Hacker News new | ask | show | jobs
by jacquesm 2373 days ago
In the really long run everything humans have ever made except for the pyramids is unstable. It would be really strange if the current living generation is somehow the exception. Houses are built for a couple of decades, they sometimes stand for a hundred years or more but that's not the rule and should not be taken as guidance for the future. Companies can move if there is enough time.

What will happen is that at some point - still quite a bit into the future - humanity as a whole will have to adjust to a new coastline and as long as it is economically viable they'll try to milk the structures already built. But in the end, on that timescale it is a non-event.
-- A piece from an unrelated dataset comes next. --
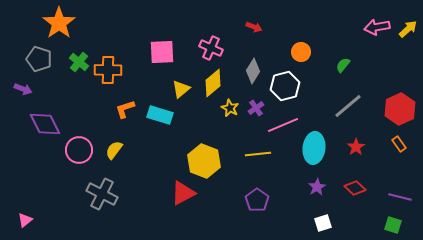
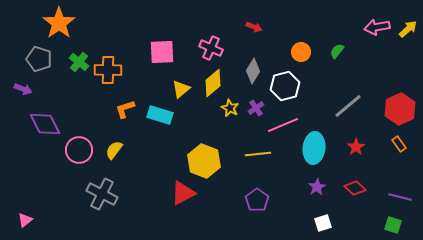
green semicircle: moved 6 px left, 14 px up
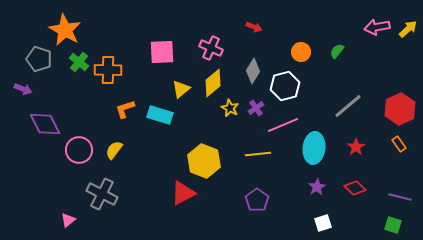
orange star: moved 6 px right, 7 px down; rotated 8 degrees counterclockwise
pink triangle: moved 43 px right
A bigger question will be how we will house and feed a 10 billion plus number of human beings on a reduced landmass with all the 'good bits' already taken. There will be wars and famine in that future and I don't think we will be able to avoid that forever. Again, history is full of upheaval, we certainly won't have seen the last of it.
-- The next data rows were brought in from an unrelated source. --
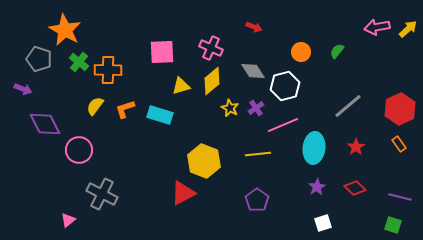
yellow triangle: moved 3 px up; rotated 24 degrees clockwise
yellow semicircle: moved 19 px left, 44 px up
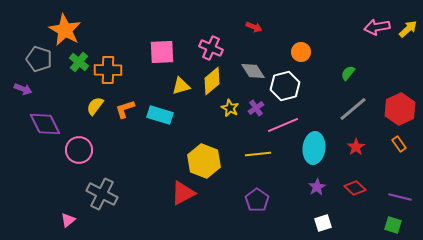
green semicircle: moved 11 px right, 22 px down
gray line: moved 5 px right, 3 px down
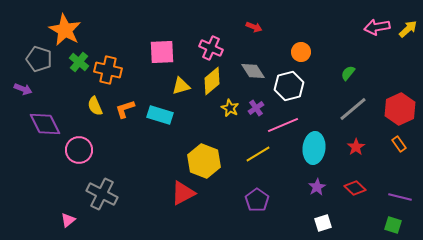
orange cross: rotated 12 degrees clockwise
white hexagon: moved 4 px right
yellow semicircle: rotated 60 degrees counterclockwise
yellow line: rotated 25 degrees counterclockwise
But to suggest NL will disappear in the next couple of years/decades is not in line with my expectations based on what I know about this stuff. (More than most, less than what I would like to know but there is only so much time.)

As for the rivers, pumping out the water forcibly would allow the surge barriers to remain in place but would severely disrupt the economy (harbors inaccessible) and would require pumping capacity that we currently do not have (those rivers carry an enormous amount of water).